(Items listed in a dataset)

═══

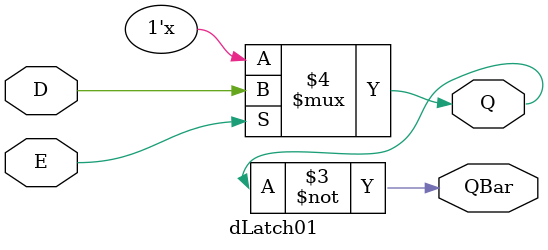
<source format=v>

module dLatch01(
	input      D, E,
	output reg Q,
	output     QBar
	);
	
	always @(E)
	begin
		if (E == 1'b1)
			Q<=D;
	end	
	assign QBar = ~Q;
	
endmodule
	
</source>
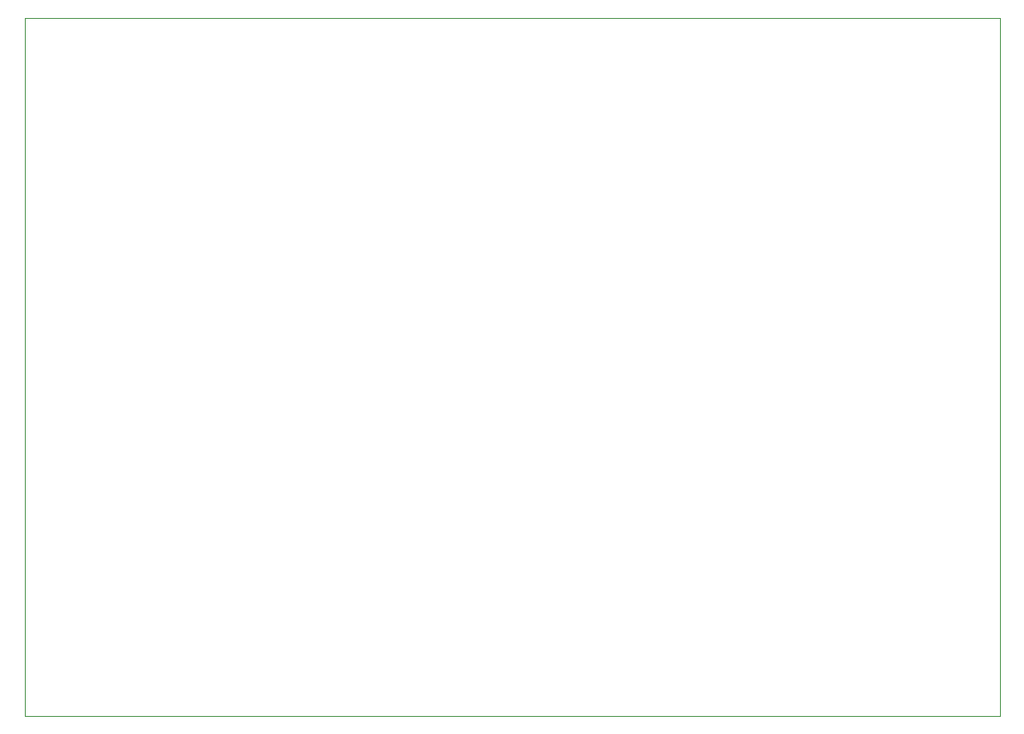
<source format=gbr>
%TF.GenerationSoftware,KiCad,Pcbnew,8.0.8*%
%TF.CreationDate,2025-04-07T15:17:30-05:00*%
%TF.ProjectId,finalproject,66696e61-6c70-4726-9f6a-6563742e6b69,rev?*%
%TF.SameCoordinates,Original*%
%TF.FileFunction,Profile,NP*%
%FSLAX46Y46*%
G04 Gerber Fmt 4.6, Leading zero omitted, Abs format (unit mm)*
G04 Created by KiCad (PCBNEW 8.0.8) date 2025-04-07 15:17:30*
%MOMM*%
%LPD*%
G01*
G04 APERTURE LIST*
%TA.AperFunction,Profile*%
%ADD10C,0.050000*%
%TD*%
G04 APERTURE END LIST*
D10*
X67437000Y-56642000D02*
X163703000Y-56642000D01*
X163703000Y-125603000D01*
X67437000Y-125603000D01*
X67437000Y-56642000D01*
M02*

</source>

═══

Instructions for the task >>
Pick out each line above that includes "Profile" and show it.

Worked solution >>
%TF.FileFunction,Profile,NP*%
%TA.AperFunction,Profile*%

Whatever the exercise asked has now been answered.